═════ The records

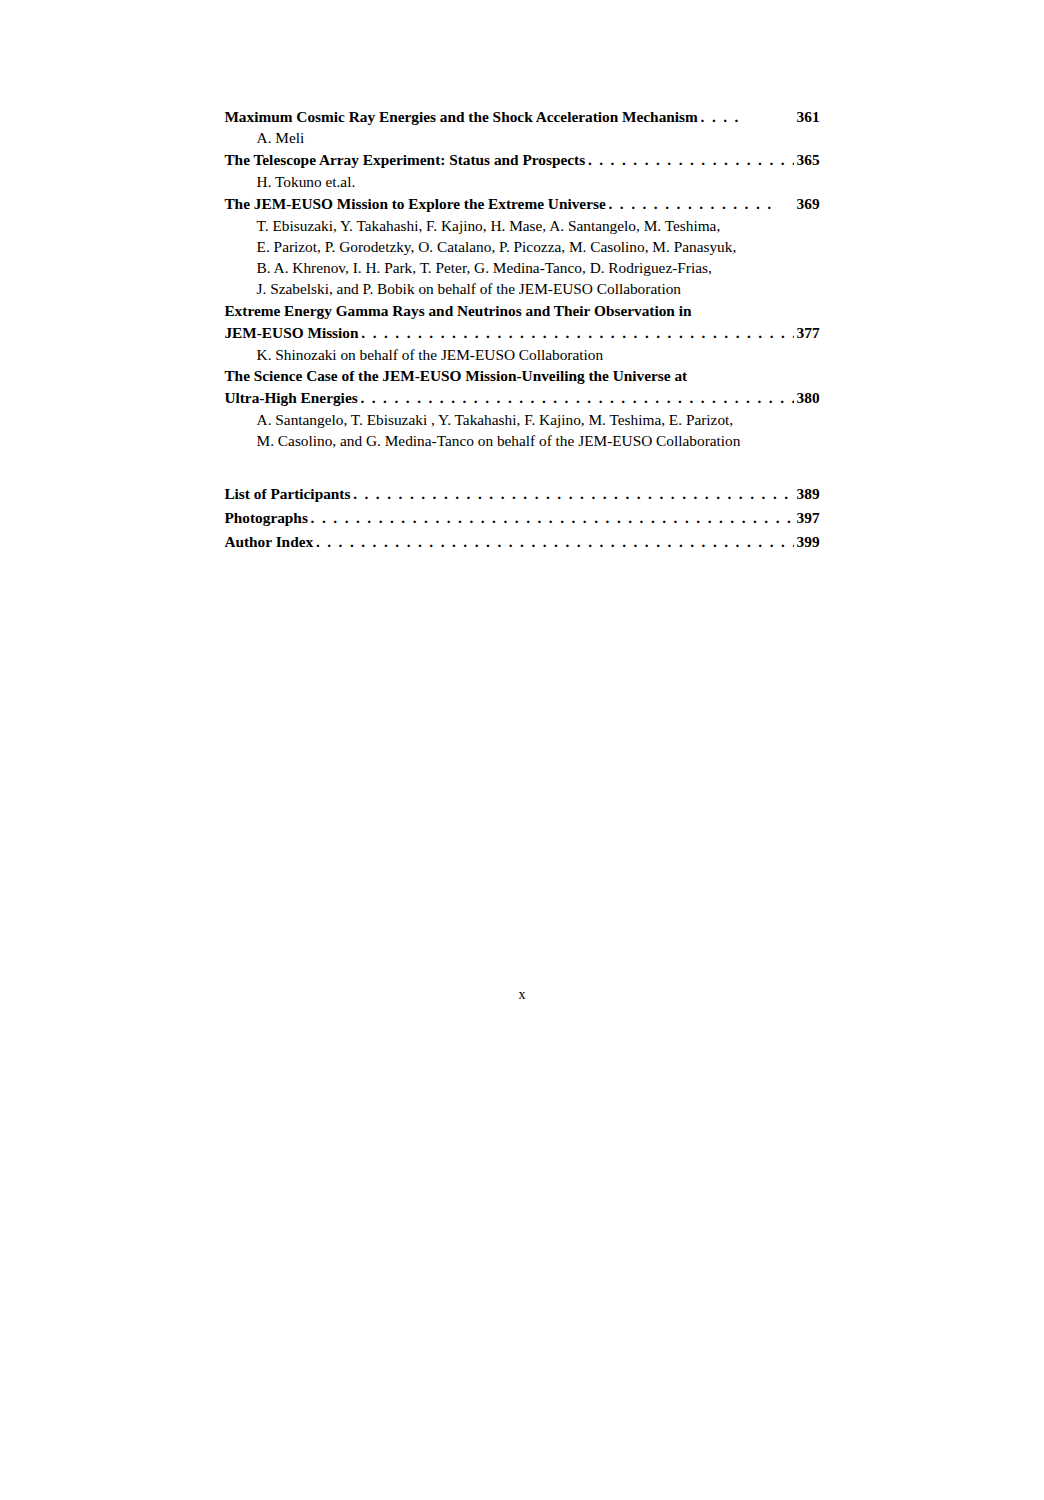Maximum Cosmic Ray Energies and the Shock Acceleration Mechanism . . . . 361
A. Meli
The Telescope Array Experiment: Status and Prospects . . . . . . . . . . . . . . . . . . . 365
H. Tokuno et.al.
The JEM-EUSO Mission to Explore the Extreme Universe . . . . . . . . . . . . . . . 369
T. Ebisuzaki, Y. Takahashi, F. Kajino, H. Mase, A. Santangelo, M. Teshima,
E. Parizot, P. Gorodetzky, O. Catalano, P. Picozza, M. Casolino, M. Panasyuk,
B. A. Khrenov, I. H. Park, T. Peter, G. Medina-Tanco, D. Rodriguez-Frias,
J. Szabelski, and P. Bobik on behalf of the JEM-EUSO Collaboration
Extreme Energy Gamma Rays and Neutrinos and Their Observation in
JEM-EUSO Mission . . . . . . . . . . . . . . . . . . . . . . . . . . . . . . . . . . . . . . . . . . . . . . . . . . . . . . 377
K. Shinozaki on behalf of the JEM-EUSO Collaboration
The Science Case of the JEM-EUSO Mission-Unveiling the Universe at
Ultra-High Energies . . . . . . . . . . . . . . . . . . . . . . . . . . . . . . . . . . . . . . . . . . . . . . . . . . . . . 380
A. Santangelo, T. Ebisuzaki , Y. Takahashi, F. Kajino, M. Teshima, E. Parizot,
M. Casolino, and G. Medina-Tanco on behalf of the JEM-EUSO Collaboration
List of Participants . . . . . . . . . . . . . . . . . . . . . . . . . . . . . . . . . . . . . . . . . . . . . . . . . . . . . 389
Photographs . . . . . . . . . . . . . . . . . . . . . . . . . . . . . . . . . . . . . . . . . . . . . . . . . . . . . . . . . 397
Author Index . . . . . . . . . . . . . . . . . . . . . . . . . . . . . . . . . . . . . . . . . . . . . . . . . . . . . . . . 399
x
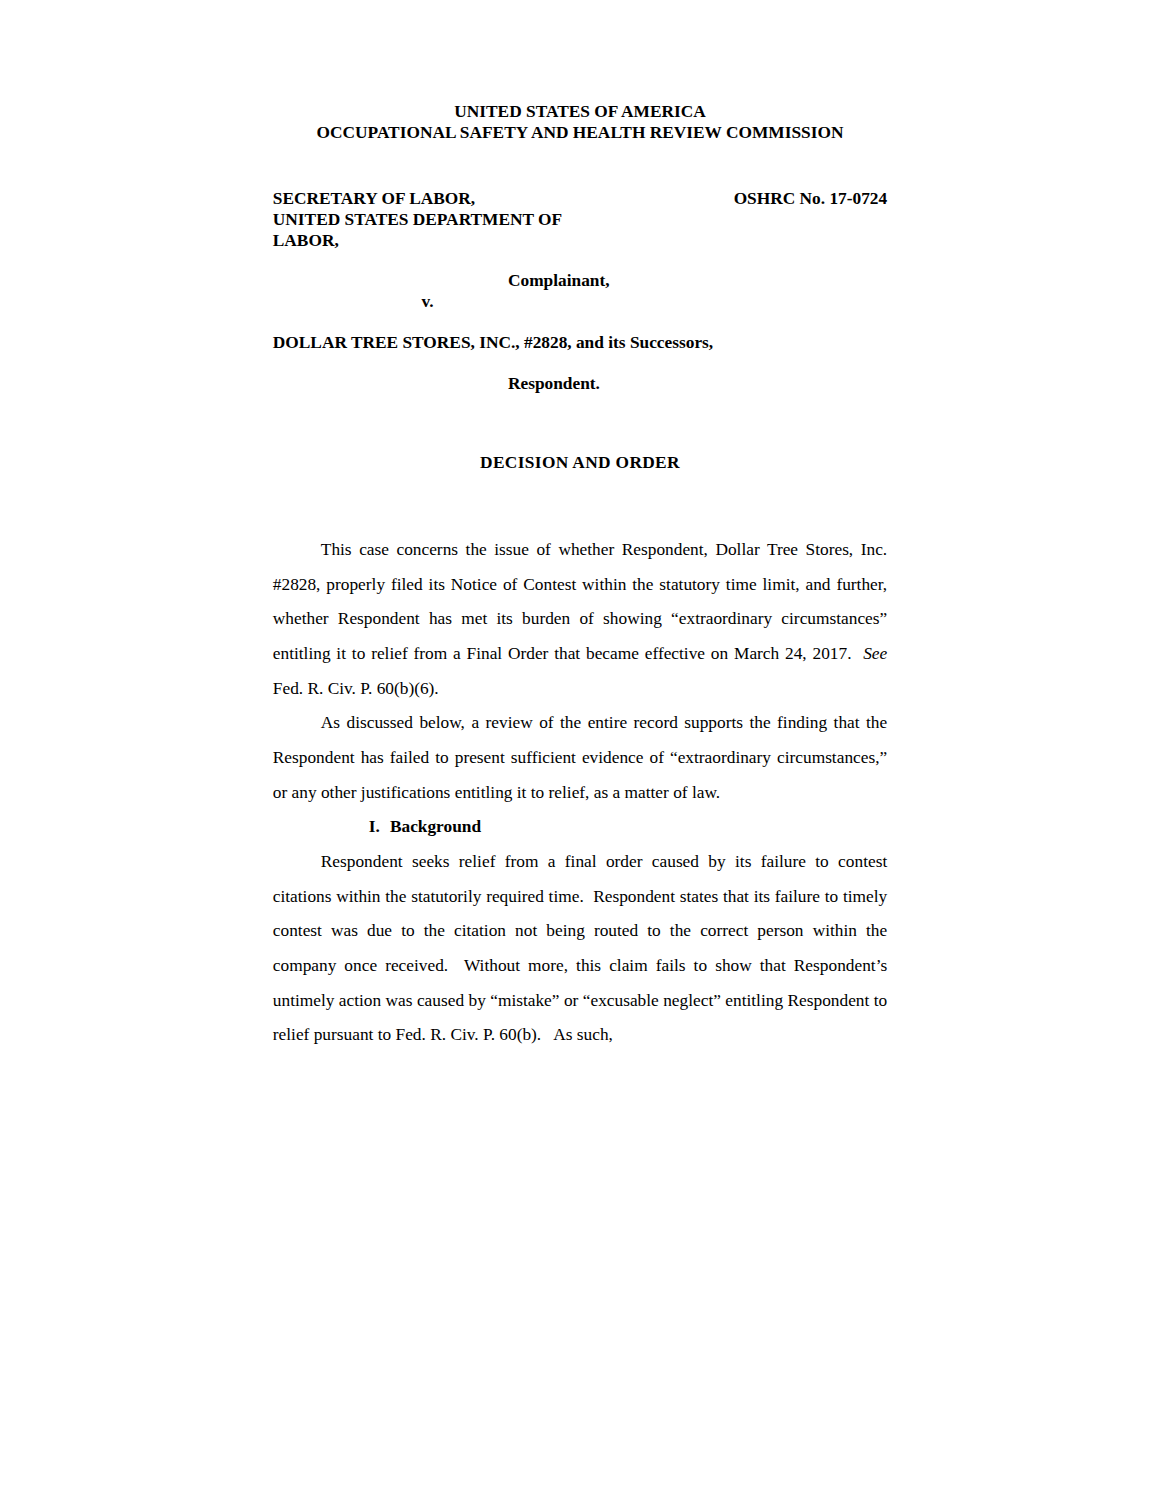UNITED STATES OF AMERICA
OCCUPATIONAL SAFETY AND HEALTH REVIEW COMMISSION
SECRETARY OF LABOR,
UNITED STATES DEPARTMENT OF LABOR,
OSHRC No. 17-0724
Complainant,
v.
DOLLAR TREE STORES, INC., #2828, and its Successors,
Respondent.
DECISION AND ORDER
This case concerns the issue of whether Respondent, Dollar Tree Stores, Inc. #2828, properly filed its Notice of Contest within the statutory time limit, and further, whether Respondent has met its burden of showing “extraordinary circumstances” entitling it to relief from a Final Order that became effective on March 24, 2017. See Fed. R. Civ. P. 60(b)(6).
As discussed below, a review of the entire record supports the finding that the Respondent has failed to present sufficient evidence of “extraordinary circumstances,” or any other justifications entitling it to relief, as a matter of law.
I. Background
Respondent seeks relief from a final order caused by its failure to contest citations within the statutorily required time. Respondent states that its failure to timely contest was due to the citation not being routed to the correct person within the company once received. Without more, this claim fails to show that Respondent’s untimely action was caused by “mistake” or “excusable neglect” entitling Respondent to relief pursuant to Fed. R. Civ. P. 60(b). As such,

══════════

The answer must be a single number: the count of lines in the data that include the word "Santangelo".

2